Arsenal is a tiny device that plugs into your fancy camera - it enables you to not just connect your phone for taking wireless shots, but it can automatically choose the best settings for your shot, having trained its neural network on thousands of existing professional photos.
Photography is being transformed more broadly too: it turns out that Google Street View is probably a better photographer than you’ll ever be.
You might not have thought that photos taken automatically by a car could ever be particularly pretty, but the company trained a neural network on thousands of professional photos and the AI was able to divine the qualities of a decent photo, in terms of lighting, composition and filters and so on.
Then it simply fed in some shots its cars took in California, and the algorithms got to work manipulating the images to make them beautiful.
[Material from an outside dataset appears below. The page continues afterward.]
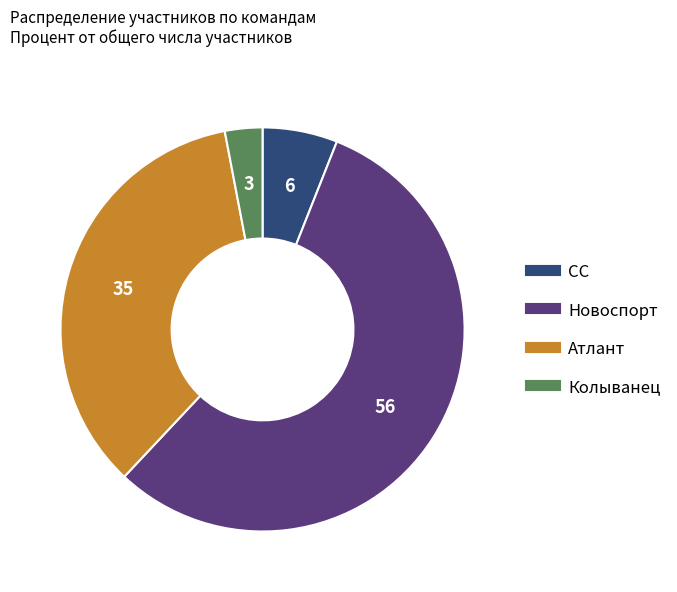

Approximately how many times larger is the value at СС compared to Новоспорт?

0.1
And the results are stunning.
After, rather cheekily, Google then conducted its own Turing-test style experiment by showing some of its AI-created compositions mixed in with real pro shots, and around 40% of AI shots received similar grades to pro or semi-pro shots.
Photoshopping central
Photoshop creators Adobe has also been hard at work applying some machine intelligence to what it does. Popular Science details an app it has created that will take your selfies and intelligently modify them to appear as though they were taken with a telephoto lens; apparently de-emphasizing some features (like your massive honking nose) creates an altogether more flattering look.
According to the company, this sort of thing is already possible using existing tools, like the Adobe Fix mobile app, but AI automates the process.
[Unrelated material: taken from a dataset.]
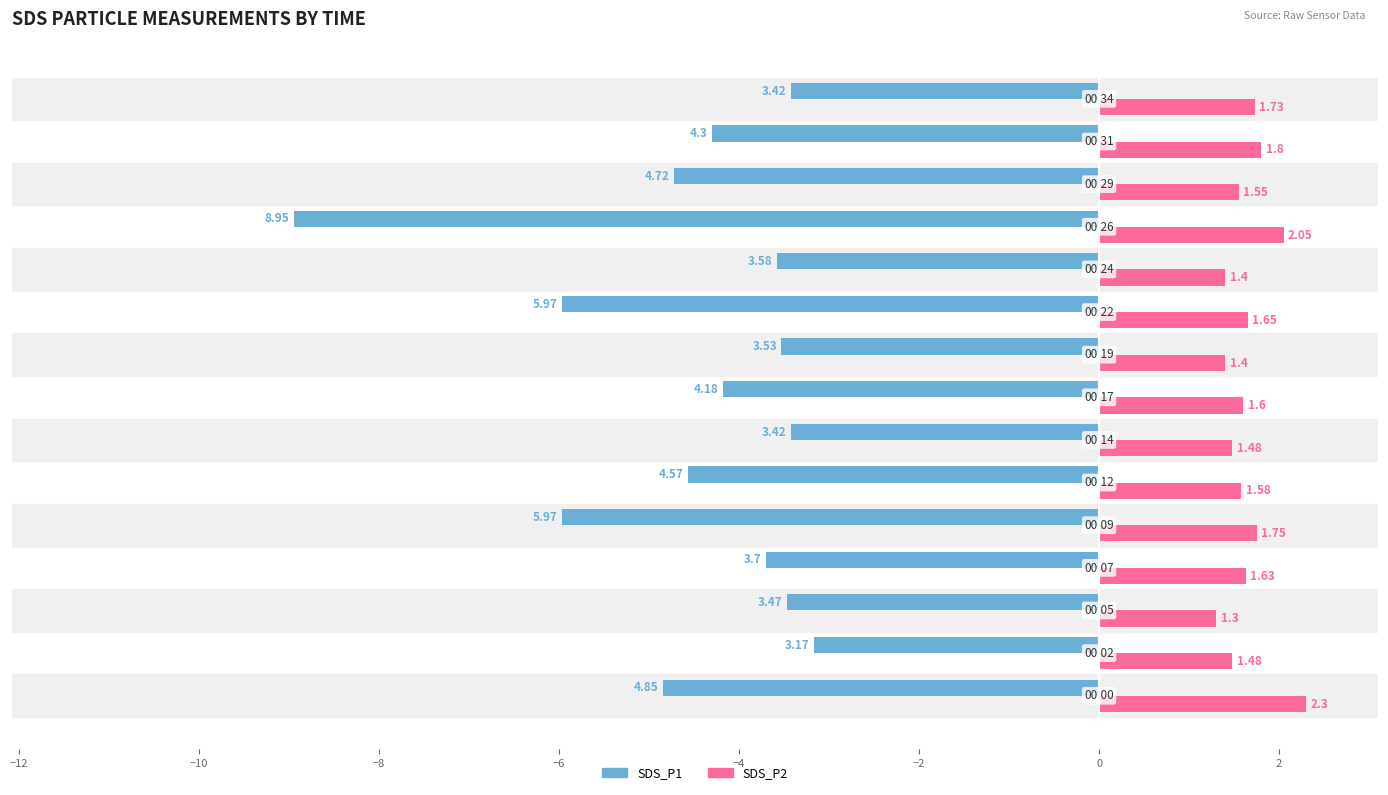

What is the difference between the maximum and minimum values in the SDS_P2 series?

1.0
The company is also teasing how AI could also be used within Photoshop itself - not replacing the need for a human to manually edit images, but making the process even easier. For example, in November last year the company demoed a sophisticated cropping tool. Rather than rely on the human user to slowly cut out an object from an image, AI is used to spot the objects and chop them out, ready to be manipulated however the user wishes.
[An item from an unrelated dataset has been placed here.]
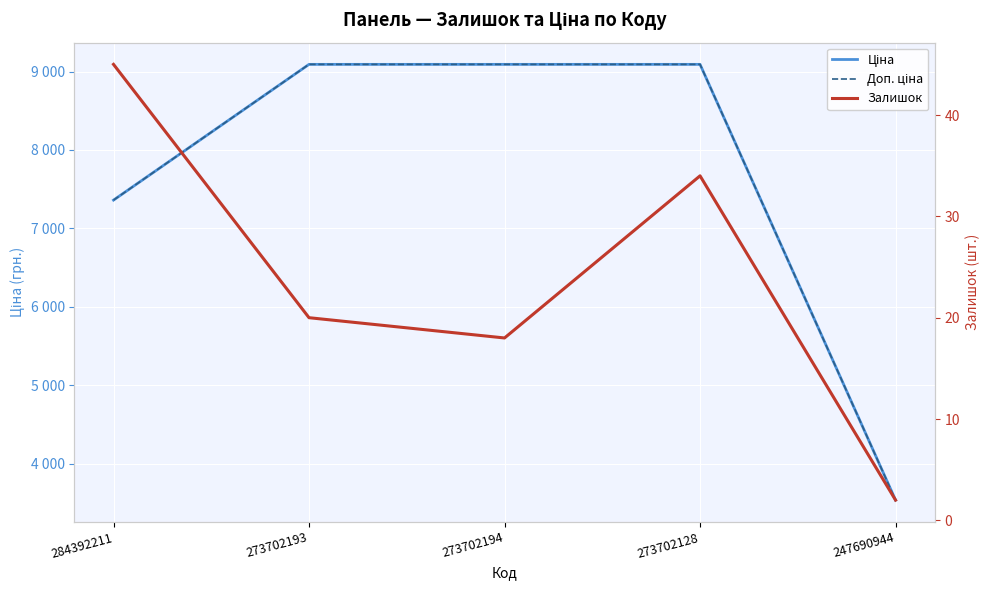

Is the value of Ціна at 247690944 greater than the value of Залишок at 284392211?

Yes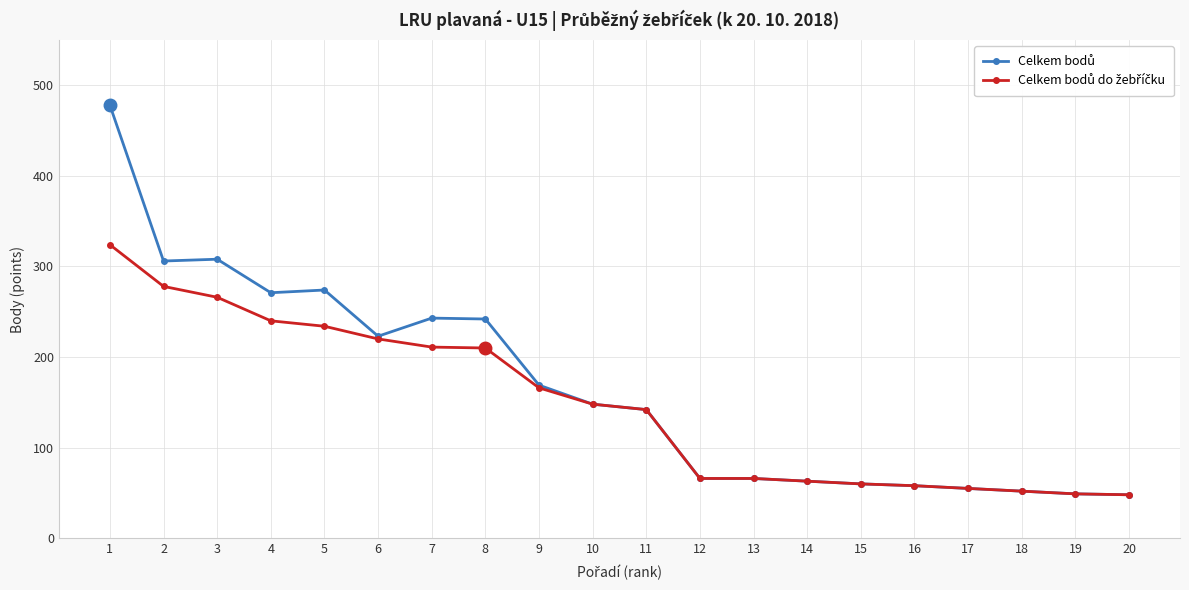

What is the greatest value displayed?

478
And perhaps most amazingly? AI gets us closer to “zoom and enhance” - the impossible plot device used by pretty much every modern detective show - becoming a real thing.
PetaPixel reports that a website called LetsEnhance will take your small JPEGs and scale them up to be larger. Unlike, say, using photoshop though and simply dragging the low-resolution image to be larger, it will actually use AI to intelligently fill in the gaps and add details to your images - creating much prettier results in the process.
Sure, it might not be a good idea to have your key evidence in court based on images designed by AI - but at least it’ll make your low-res holiday snaps from 2003 look a little better when you print them.
So what’s clear is that in just a few short years, AI is transforming both the way we shoot photos - and how we edit them.
Perhaps the most exciting thing though is that this is just scratching the surface: Photography is just the beginning. As “computer vision” becomes an important, baked in part of other new technologies - such as self-driving cars - AI is going to become increasingly sophisticated when it comes to interpreting and understanding the contents of our images.
We don’t yet know how the tech industry will best make use of these new technologies - but what is clear is that in the future, your choice of camera app could be just as important as your choice of hardware.